Anonymous 0 Comments

You kind of answered your own question – they are good at precision engineering. Food is imprecise – the ingredients are all different sizes and shapes.

Tesla was aiming for 100% robot assembly but found with anything flexible, like wiring, it was easier to just hire a person than accommodate the robots who did a bad job.

Plus a robot can’t tell (yet) if something looks or tastes good to eat.

Anonymous 0 Comments

There are I believe some fast food places that do automate their production lines, but they are few. .

As to why we have such a small adoption, the way I see it, there are three main reasons:

1. Robots are best suited for extremely standardized and repetitive tasks.
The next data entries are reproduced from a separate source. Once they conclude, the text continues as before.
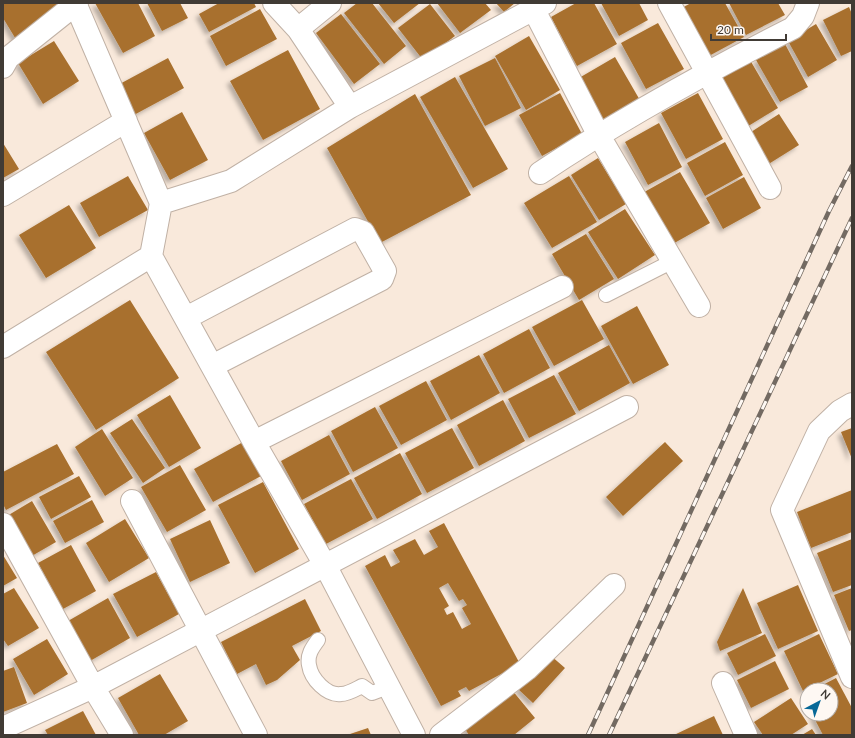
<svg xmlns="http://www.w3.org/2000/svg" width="855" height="738" font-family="Lato,sans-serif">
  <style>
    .building { fill: #a8702e; fill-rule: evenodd; filter: url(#shadow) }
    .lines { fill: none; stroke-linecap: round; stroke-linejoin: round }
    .service-casing { stroke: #c0b1a5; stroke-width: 16 }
    .minor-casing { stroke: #c0b1a5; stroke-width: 24 }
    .service { stroke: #fff; stroke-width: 14 }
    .minor { stroke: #fff; stroke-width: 22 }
    .rail-casing { stroke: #736a62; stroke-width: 4.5 }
    .rail { stroke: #fef8f3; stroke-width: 3; stroke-dasharray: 9; stroke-linecap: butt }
  </style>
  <defs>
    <filter id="shadow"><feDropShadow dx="-3.5" dy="3.5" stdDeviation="2" flood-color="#0004"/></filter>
  </defs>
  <rect width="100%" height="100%" fill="#f9e9db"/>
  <path class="building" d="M3,3H69L17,41L3,18Z
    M95,3H138L155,36L123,53Z
    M147,3H180L188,18L162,31Z
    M219,3H254L256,7L209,32L199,14Z
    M357,3H372L406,46L384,64L344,13Z
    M378,3H420L394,23Z
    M437,3H485L491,10L460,33Z
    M496,3H515L504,12Z
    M576,3H594L617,44L577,66L551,17Z
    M601,3H639L648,20L619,36Z
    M691,3H725L744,37L707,57L680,9Z
    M729,3H778L785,15L746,35Z
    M430,4L455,36L423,60L398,28Z
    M849,7L852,14V51L841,56L823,20Z
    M260,9L277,39L226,66L210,36Z
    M341,14L380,64L354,84L316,33Z
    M658,23L684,69L646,89L621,43Z
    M816,24L837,60L808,77L788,41Z
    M529,36L560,90L526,110L495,56Z
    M54,41L79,81L43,104L18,63Z
    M785,44L808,87L780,102L756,60Z
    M288,50L320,109L263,140L230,81Z
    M615,57L641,102L605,123L579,78Z
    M168,58L184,88L132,116L116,86Z
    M495,58L521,108L485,126L459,76Z
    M750,60L778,108L745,128L717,80Z
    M455,77L508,169L473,188L420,97Z
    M560,93L582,134L542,156L519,115Z
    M698,93L723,139L686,159L661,113Z
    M415,94L471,195L380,243L327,148Z
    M182,112L208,160L170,180L144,133Z
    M779,114L799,145L767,165L748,134Z
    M659,123L682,167L648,185L625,142Z
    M725,142L743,175L705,196L687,163Z
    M3,143L19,169L3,178Z
    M598,158L626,204L599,220L571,175Z
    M680,172L710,223L669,246L639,195Z
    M128,176L148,210L99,237L80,203Z
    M569,176L597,222L552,248L524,203Z
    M744,177L761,208L723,229L706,198Z
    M69,205L96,248L46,278L19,235Z
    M625,209L655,255L618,279L588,232Z
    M586,234L614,279L579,300L552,254Z
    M130,300L179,378L96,430L46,352Z
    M582,300L604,339L554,366L532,327Z
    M637,306L669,365L633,384L601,326Z
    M529,329L550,368L504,393L483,354Z
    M609,345L630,383L579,411L558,373Z
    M479,355L500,393L451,420L430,381Z
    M554,375L576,414L529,438L508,399Z
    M426,381L447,420L401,445L379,406Z
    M170,395L201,448L169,467L137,415Z
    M503,400L525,441L479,466L457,425Z
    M375,407L398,448L353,472L331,431Z
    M132,419L165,468L143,483L110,433Z
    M452,428L474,468L427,493L405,453Z
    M852,428V459L841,432Z
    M102,429L133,478L105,496L75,447Z
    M329,435L350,474L302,500L281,461Z
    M243,442L261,476L213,502L194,469Z
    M665,442L683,461L623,516L606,497Z
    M57,444L74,474L6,510L3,504V472Z
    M400,453L422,494L377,519L354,478Z
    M180,465L206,510L167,532L141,487Z
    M79,476L91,497L51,519L39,497Z
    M351,479L373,519L326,544L304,504Z
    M263,482L299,549L255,573L218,505Z
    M852,490V532L811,548L797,512Z
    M92,500L104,522L65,543L53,521Z
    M32,501L56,542L30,557L7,516Z
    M125,519L149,558L109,582L86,543Z
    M210,520L230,563L190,582L170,539Z
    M444,523L520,664L469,691L466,687L458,691L461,696L441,706L365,566L385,555L391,567L400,562L393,550L415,539L424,555L438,547L429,531ZM448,583L459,601L463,599L467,605L462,608L471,624L462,629L453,612L447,615L444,609L449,606L439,588Z
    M852,539V585L833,592L817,553Z
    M71,545L96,591L63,609L38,563Z
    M3,555L17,578L3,586Z
    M156,572L179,614L137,637L113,594Z
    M798,585L818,631L778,649L757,603Z
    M14,588L39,628L8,646L3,639V594Z
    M743,588L762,633L720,651L717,642Z
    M852,588V630L849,631L834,595Z
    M108,598L130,638L90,661L68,621Z
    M305,599L321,631L292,646L300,660L277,680L266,685L256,664L237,674L221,642Z
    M765,634L776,656L738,675L727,653Z
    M819,634L838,674L803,691L784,651Z
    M47,639L68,674L34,695L13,659Z
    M550,655L565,668L533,703L518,689Z
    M775,661L789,689L751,708L737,680Z
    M14,667L27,703L3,712V671Z
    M160,674L188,721L164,735H139L118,698Z
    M836,678L852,708V735H823L812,714H831V690H813Z
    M512,690L535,718L514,735H469L465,729Z
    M791,698L808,724L791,735H763L754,722Z
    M83,711L96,735H48L45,730Z
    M714,716L723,735H674Z
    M368,728L371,735H347Z
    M812,729L816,735H802Z"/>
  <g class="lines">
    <g class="service-casing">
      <path id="service" d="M606,295L673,261
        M318,640C312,648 307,655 309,665C311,679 327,696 341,694C348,694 356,689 362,686L372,693L388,687"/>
    </g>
    <g class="minor-casing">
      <path id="minor" d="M75,3L161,203L151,256L254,442L325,565L414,735
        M274,3L298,29L350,107
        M669,3L770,188
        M534,10L598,134L699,306
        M298,29L330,3
        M3,67L8,58L77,3
        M540,173C621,119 706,72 793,28L803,16L808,3
        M3,195L126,121
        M161,203L231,181L350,107L545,3
        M186,318L355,229L363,232L385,271L382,279L212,366
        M3,347L151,256
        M852,404L840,411L819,431L782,510L852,677
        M254,442L562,287
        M132,501L256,735
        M3,524L93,687L122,735
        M723,683L746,735
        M3,728L93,687L627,407
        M441,735L527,669L614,585"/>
    </g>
    <use href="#service" class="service"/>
    <use href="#minor" class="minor"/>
    <g class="rail-casing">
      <path id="rail" d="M588,735L829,211L852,166
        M609,735L852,218"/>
    </g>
    <use href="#rail" class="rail"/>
  </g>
  <rect width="855" height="738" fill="none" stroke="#413b35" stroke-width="8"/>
  <g transform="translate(819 702) rotate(41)"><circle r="19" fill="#fef8f3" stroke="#b2aca7"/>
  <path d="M0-3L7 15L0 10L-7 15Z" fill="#076897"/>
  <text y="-6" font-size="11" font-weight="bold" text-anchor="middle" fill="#413b35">N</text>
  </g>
  <path d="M711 34v6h75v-6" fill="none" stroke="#413b35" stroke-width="2"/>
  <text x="717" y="34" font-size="12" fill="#413b35" stroke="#fef8f3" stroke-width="3" paint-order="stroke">20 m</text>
</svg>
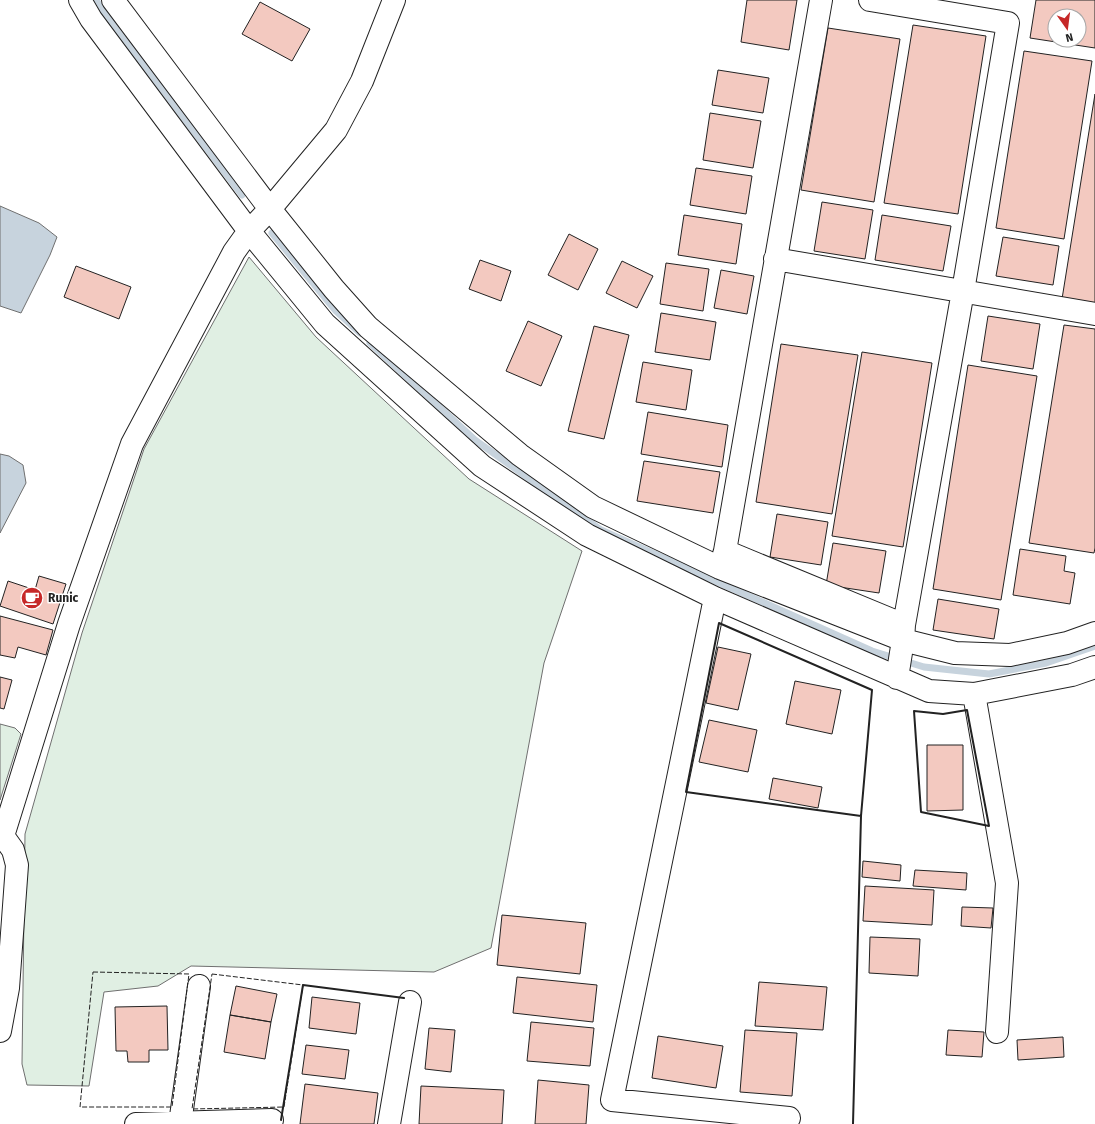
<svg xmlns="http://www.w3.org/2000/svg" width="1095" height="1124" viewBox="0 0 1095 1124" font-family="'Fira Sans',sans-serif">
  <style>
    .green { fill: #e0efe3; stroke: #6f6f6f }
    .water { fill: #c7d3dd; stroke: #6f6f6f }
    .lines { fill: none; stroke-linecap: round; stroke-linejoin: round }
    .stream { stroke: #c7d3dd; stroke-width: 7 }
    .building { fill: #f3c9c0; stroke: #222; fill-rule: evenodd }
    .minor-casing { stroke: #222; stroke-width: 24 }
    .minor { stroke: #fff; stroke-width: 22 }
    .fence { stroke: #222; stroke-width: 1; stroke-dasharray: 5 2; stroke-linecap: butt }
    .wall { stroke: #222; stroke-width: 2 }
    .labels { text-anchor: middle; dominant-baseline: central; stroke-width: 3; stroke-linejoin: round; paint-order: stroke }
    .poi-label { font-size: 12px; font-weight: bold; fill: #222; stroke: #fff; text-anchor: start }
  </style>
  <rect width="100%" height="100%" fill="#fff"/>
  <path class="green" d="M249,257L316,337L469,479L582,551L544,663L491,948L434,972L191,966L158,986L104,992L89,1086L27,1085L22,1064L25,834L82,633L144,449Z
    M0,724L15,728L21,734L0,800Z"/>
  <path class="water" d="M0,206L39,223L57,237L50,255L21,313L0,306Z
    M0,454L9,456L23,465L26,483L0,533Z"/>
  <g class="lines">
    <path class="stream" d="M96,0L102,10L242,195
      M272,233L336,311L360,333
      M370,343L475,440L601,530L872,651L924,667L989,674L1046,663L1095,646"/>
  </g>
  <path class="building" d="M747,0H797L789,50L741,42Z
    M1036,0H1095V48L1030,38ZM1055,16H1079V40H1055Z
    M260,2L310,29L292,61L242,34Z
    M913,25L986,36L958,214L884,203Z
    M828,28L900,39L874,202L801,190Z
    M1024,51L1092,61L1064,239L996,228Z
    M718,70L769,78L763,113L712,105Z
    M1095,94V304L1062,299Z
    M710,113L761,121L753,168L703,160Z
    M696,168L752,176L746,214L690,205Z
    M822,202L873,210L865,259L814,251Z
    M684,215L742,224L736,264L678,255Z
    M882,215L951,226L943,271L875,260Z
    M569,234L598,249L578,290L548,275Z
    M1003,237L1059,246L1053,285L996,276Z
    M480,260L511,271L501,301L469,289Z
    M622,261L653,276L637,308L606,293Z
    M666,263L709,269L703,311L660,304Z
    M76,266L131,287L119,319L64,297Z
    M721,270L754,276L747,314L714,308Z
    M661,313L716,322L710,360L655,352Z
    M988,316L1040,324L1033,369L981,361Z
    M528,321L562,336L541,386L506,371Z
    M1064,325L1095,329V548L1094,553L1029,543Z
    M594,326L629,335L604,439L568,431Z
    M781,344L858,355L832,514L756,502Z
    M862,352L932,363L903,547L832,536Z
    M643,362L692,370L686,410L636,402Z
    M968,365L1037,376L1001,600L933,589Z
    M648,412L728,425L722,467L641,454Z
    M644,461L720,472L713,513L637,501Z
    M777,514L828,522L821,565L770,557Z
    M833,543L886,551L879,593L826,585Z
    M1020,549L1066,556L1064,571L1075,573L1070,604L1013,595Z
    M39,576L66,584L53,624L0,606L8,581L35,590Z
    M938,599L999,609L994,639L933,630Z
    M0,616L53,630L46,655L18,647L15,658L0,655Z
    M718,647L751,654L738,710L706,703Z
    M0,677L12,680L4,709L0,708Z
    M795,681L841,690L832,734L786,724Z
    M709,720L757,730L748,772L699,762Z
    M927,745H963V810L927,811Z
    M773,778L822,787L818,808L769,799Z
    M863,861L901,865L900,881L862,877Z
    M915,870L967,873L966,890L913,886Z
    M865,886L934,890L932,925L863,921Z
    M962,907L993,908L991,928L961,926Z
    M502,915L586,923L580,974L497,965Z
    M870,937L920,939L918,976L869,973Z
    M517,977L597,985L593,1022L513,1013Z
    M759,982L827,987L823,1030L755,1026Z
    M236,986L277,994L271,1022L230,1015Z
    M312,997L360,1003L356,1034L309,1028Z
    M167,1006L168,1050H149V1062H128L127,1051H116L115,1007Z
    M230,1015L271,1022L265,1059L224,1052Z
    M531,1022L594,1028L590,1066L527,1061Z
    M429,1028L455,1030L451,1072L425,1069Z
    M745,1030L797,1033L792,1096L740,1092Z
    M948,1030L984,1032L982,1057L946,1055Z
    M658,1036L723,1046L716,1088L652,1078Z
    M1063,1037L1064,1057L1018,1060L1017,1040Z
    M306,1045L349,1050L345,1079L302,1074Z
    M538,1080L589,1085L586,1124H535Z
    M305,1084L378,1093L374,1124H300Z
    M421,1086L504,1090L502,1124H419Z"/>
  <g class="lines">
    <g class="minor-casing">
      <path id="minor" d="M80,0L91,19L249,231L325,324L482,466L587,535L715,598L929,691L974,694L1072,675L1095,667
        M113,0L270,209L334,289L368,327L520,455L593,507L720,568L903,640L955,653L1010,655L1067,643L1095,633
        M870,0L1008,23L963,291L904,625L903,640L897,678
        M775,259L1095,314
        M725,551L904,625
        M720,568L725,551L821,0
        M715,598L612,1100L789,1118
        M974,694L1007,883L997,1032
        M0,837L3,836L69,624L132,444L234,252L249,231L270,209L336,130L362,81L394,0
        M0,1031L8,988L17,865L13,850L3,836
        M136,1124L272,1120
        M180,1124L199,986
        M389,1124L410,1002"/>
    </g>
    <use href="#minor" class="minor"/>
    <path class="fence" d="M93,972L189,974L172,1107H80Z
      M212,974L303,985L284,1107L192,1109Z"/>
    <path class="wall" d="M719,623L872,690L861,816L686,792Z
      M967,710L989,826L921,812L914,711L943,714Z
      M281,1120L303,985L404,998
      M853,1124L861,816"/>
  </g>
  <defs>
    <g id="cafe-disc" transform="scale(1.15)"><circle r="9.5" fill="#c62828" stroke="#fff"/><path d="M-5.5-4.5H6V0H3Q3 3.5 0 3.5H-2.5Q-5.5 3.5-5.5 0ZM3-3.2v2h1.7v-2ZM-6 4.5H4V6H-6Z" fill="#fff"/></g>
  </defs>
  <g fill-rule="evenodd">
    <use href="#cafe-disc" x="32" y="598"/>
  </g>
  <g class="labels">
    <g class="poi-label">
      <text x="48" y="598">Runic</text>
    </g>
  </g>
  <g transform="translate(1067 28) rotate(166)"><circle r="19" fill="#ffffff" stroke="#a7a7a7"/>
  <path d="M0-3L7 15L0 10L-7 15Z" fill="#c62828"/>
  <text y="-6" font-size="11" font-weight="bold" text-anchor="middle" fill="#222222">N</text>
  </g>
</svg>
While cooking might seemingly look that way (just apply the recipe right?), it isn’t.

Not all pieces of meat are the same, and require slightly different times to cook for example. Same for vegetables, which might need to be chopped differently to adjust for variations.

Now I’m not saying that it’s *absolutely impossible* to create a robot that can do that, because we surely could, but that brings us to the second point.

2. Cost. The sheer complexity of a machine capable of performing all those tasks will make it big, and expensive to buy and maintain. This is sure to put off most restaurants.

3. Desirability. The sheer marketing power of “your dish was prepared by our fancily decorated chef/homeowner who put their heart into it” vs “by our soulless robot” is pretty sizeable IMO.

This is okay in fast food joints. Much less in better/fancier places

Anonymous 0 Comments

Precise robots require precise inputs. Those robots used in high speed/high precision factories have another automated machine who’s entire job is to carefully present the required part in a known position so it can easily be picked up, and each part is effectively identical

Cooking is imprecise, baking is a lot more manageable (it’s food chemistry) but cooking is hard

How do you make a fried egg? How long does it cook? Depends on the exact egg you get. If some eggs are 60 grams while others are 66 grams that changes the cooking time significantly. What do you do if you get a double yoke??

You can get around these issues with fancy($$$$) vision systems and image processing, but it’s often cheaper just to keep the meatbag at the grill than to try to replace him with a robot

Anonymous 0 Comments

Robots are expensive, so unless they are going to save a significant amount of money for the restaurant, it doesn’t offer any advantage over just hiring a chef.

Also, some restaurants do use robots – there’s a noodle cutting robot that some Chinese restaurants use.

Also if you have a flexible definition of “Robot,” things like sous vide circulators are technically robots, and restaurants definitely use those.